* [Directions]: Repeat the entries below exactly. Begin with the first line and end with the line that contains "agent of the".

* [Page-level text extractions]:
════════
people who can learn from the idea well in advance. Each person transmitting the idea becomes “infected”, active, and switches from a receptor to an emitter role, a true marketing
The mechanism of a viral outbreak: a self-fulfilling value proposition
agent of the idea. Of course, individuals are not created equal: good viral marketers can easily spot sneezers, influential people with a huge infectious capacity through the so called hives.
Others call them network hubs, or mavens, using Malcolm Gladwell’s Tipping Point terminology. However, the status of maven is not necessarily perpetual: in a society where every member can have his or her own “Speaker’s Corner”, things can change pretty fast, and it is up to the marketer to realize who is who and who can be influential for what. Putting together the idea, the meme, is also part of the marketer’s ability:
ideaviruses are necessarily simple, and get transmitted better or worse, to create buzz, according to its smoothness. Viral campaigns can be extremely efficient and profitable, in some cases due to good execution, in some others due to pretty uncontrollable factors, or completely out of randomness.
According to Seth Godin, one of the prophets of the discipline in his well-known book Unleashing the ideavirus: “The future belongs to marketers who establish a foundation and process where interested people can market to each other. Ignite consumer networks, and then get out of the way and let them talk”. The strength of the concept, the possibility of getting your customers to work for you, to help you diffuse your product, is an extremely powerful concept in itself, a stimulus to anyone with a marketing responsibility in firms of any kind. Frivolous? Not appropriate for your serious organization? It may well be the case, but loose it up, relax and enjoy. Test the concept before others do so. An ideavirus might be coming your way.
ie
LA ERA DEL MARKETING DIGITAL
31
════════
* [Response for this exercise]:
people who can learn from the idea well in advance. Each person transmitting the idea becomes “infected”, active, and switches from a receptor to an emitter role, a true marketing
The mechanism of a viral outbreak: a self-fulfilling value proposition
agent of the idea. Of course, individuals are not created equal: good viral marketers can easily spot sneezers, influential people with a huge infectious capacity through the so called hives.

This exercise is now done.